Violette’s parents were a French mother and an English taxi-driver father who had met during World War I. She was born Violette Reine Elizabeth Bushell in Paris on 26 June 1921 and that’s where she spent her early years. Some time later the family moved to London where Violette attended Brixton Secondary School until she was fourteen. She found work as a hairdressing assistant and then as a department store sales assistant.

The movie doesn’t cover that early part of her life but it picks it up around this time, when she was a young woman working in London. It was on 14 July 1940 that she met Etienne Szabo, an officer in the Free French Army, at the Bastille Day parade in London and after a whirlwind romance, the couple were married just 42 day later on 21 August.

Their happiness seemed complete when Violette became pregnant with their daughter, Tania, but then Etienne was sent to North Africa where he died at the Battle of El Alamein in October ’42. He never saw his child.

It may have been for reasons of revenge or simply because she felt she had to do her bit for the war effort in the hope that her husband’s death wouldn’t have been in vain but whatever the reason, some time after receiving this tragic news Violette agreed to work for the Special Operations Executive (SOE).

She underwent intense training in everything from weaponry and explosives to cryptography and unarmed combat and on 5 April 1944 with little Tania tucked up in bed under the roof of her parents’ house, she was sent on her first mission into German-occupied France. Together with an SOE colleague, her task was to reorganise a resistance network that had been broken up by the Nazis and under the code name “Louise”, which also happened to be her nickname, she led the reformed group into blowing up a railway viaduct. Despite being picked up and questioned by a suspicious Gestapo, she was released and managed to return to England on 30 April. Mission accomplished. She’d proved herself to be courageous, capable and reliable.

Unfortunately, her second mission wouldn’t go quite so well. She was flown into central France on 7 June ’44, the day after D-Day, with the task of coordinating the activities of the local Maquis to sabotage German communication lines to aid the Allied invasion of Normandy. She was riding in a car that came upon an unexpected roadblock and after a brief running gun fight, during which she remained behind to allow her Resistance accomplice to escape, she was captured and taken for interrogation to Limoges.

→ ENTRIES SUPPLIED:
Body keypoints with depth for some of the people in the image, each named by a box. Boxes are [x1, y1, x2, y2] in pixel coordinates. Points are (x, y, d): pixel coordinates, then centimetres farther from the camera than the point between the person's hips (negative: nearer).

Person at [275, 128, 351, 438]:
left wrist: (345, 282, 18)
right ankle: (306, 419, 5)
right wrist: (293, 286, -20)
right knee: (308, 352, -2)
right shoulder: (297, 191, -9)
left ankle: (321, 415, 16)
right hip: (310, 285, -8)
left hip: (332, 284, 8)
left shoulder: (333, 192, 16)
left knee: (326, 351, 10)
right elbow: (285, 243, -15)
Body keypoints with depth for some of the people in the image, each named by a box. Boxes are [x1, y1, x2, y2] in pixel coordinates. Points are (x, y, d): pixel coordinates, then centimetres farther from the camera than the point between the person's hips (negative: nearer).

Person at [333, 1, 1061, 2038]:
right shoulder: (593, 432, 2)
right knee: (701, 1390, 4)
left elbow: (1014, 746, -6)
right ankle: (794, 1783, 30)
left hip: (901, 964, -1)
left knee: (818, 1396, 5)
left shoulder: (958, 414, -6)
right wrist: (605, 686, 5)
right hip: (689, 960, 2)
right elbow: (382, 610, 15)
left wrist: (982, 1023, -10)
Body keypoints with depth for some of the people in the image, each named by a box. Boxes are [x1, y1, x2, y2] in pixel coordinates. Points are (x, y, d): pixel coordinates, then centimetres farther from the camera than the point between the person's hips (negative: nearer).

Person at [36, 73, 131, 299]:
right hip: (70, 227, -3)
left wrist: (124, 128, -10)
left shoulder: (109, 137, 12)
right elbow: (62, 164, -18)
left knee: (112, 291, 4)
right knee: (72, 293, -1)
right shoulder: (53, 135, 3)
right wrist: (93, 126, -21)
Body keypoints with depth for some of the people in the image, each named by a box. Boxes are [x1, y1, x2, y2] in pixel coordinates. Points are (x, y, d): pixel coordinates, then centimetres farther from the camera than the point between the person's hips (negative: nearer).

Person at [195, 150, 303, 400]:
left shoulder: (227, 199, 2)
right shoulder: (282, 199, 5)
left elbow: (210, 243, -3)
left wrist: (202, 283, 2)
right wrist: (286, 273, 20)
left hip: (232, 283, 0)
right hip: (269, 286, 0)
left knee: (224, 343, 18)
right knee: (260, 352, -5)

→ WORK REQUEST 1: According to the Violette Szabo text, when and where did Violette meet Etienne Szabo?
→ WORK REQUEST 2: Say whether each statement agrees with the Violette Szabo text, and quote the words that decide it: (a) Violette was born in London. (b) Etienne Szabo died at the Battle of El Alamein. (c) On her first mission, Violette worked under the code name "Louise."
→ WORK REQUEST 3: Write the next part of the Violette Szabo text, picking up after its last sentence.
The data play no part in this.

→ EXPECTED OUTPUT 1: On 14 July 1940, at the Bastille Day parade in London.

→ EXPECTED OUTPUT 2:
(a) No: "born Violette Reine Elizabeth Bushell in Paris on 26 June 1921"
(b) Yes: "he died at the Battle of El Alamein in October ’42"
(c) Yes: "under the code name “Louise”"

→ EXPECTED OUTPUT 3:
Refusing to give up any information, she was transferred to Gestapo headquarters in Paris for further interrogation and torture but she remained uncooperative to the Germans and was moved to Ravensbrück concentration camp in August ’44. There she endured hard labour and malnutrition. Having been reunited in Paris with two recently caught fellow agents whom she had befriended during their initial training, Lilian Rolfe and Denise Bloch, the three women were executed by SS firing squad in February 1945. Violette was just 23 years old. Her body was cremated in the camp’s crematorium. The film ends with her daughter Tania, accompanied by her grandparents to Buckingham Palace, accepting the George Cross from the King.

As a movie, it’s perky and, in the right places gripping. Director Lewis Gilbert, whose career spanned six decades and included titles like Reach for the Sky (1956), Sink the Bismarck! (1960), Alfie (1966), The Spy Who Loved Me (1977) and Educating Rita (1983) does a great job in pacing the action. Virginia McKenna who plays Szabo in a BAFTA nominated role, really got her teeth into the character and spent weeks training physically for the part. She manages to portray Szabo with a realism that leaves you feeling terribly sad as the end credits roll and yet so thankful to her and all those other individuals who gave their help and in many cases, their lives, to defeat Nazi Germany.

I remember (albeit a little vaguely now) what I was doing when I was 23 years old and it certainly wasn’t dodging bullets, blowing up viaducts and having my body scarred by torture. If you’ve never seen this movie or heard of Violette Szabo, then I recommend you check it out. She was a true heroine and paid the ultimate price for the risks she took but her memory will live on.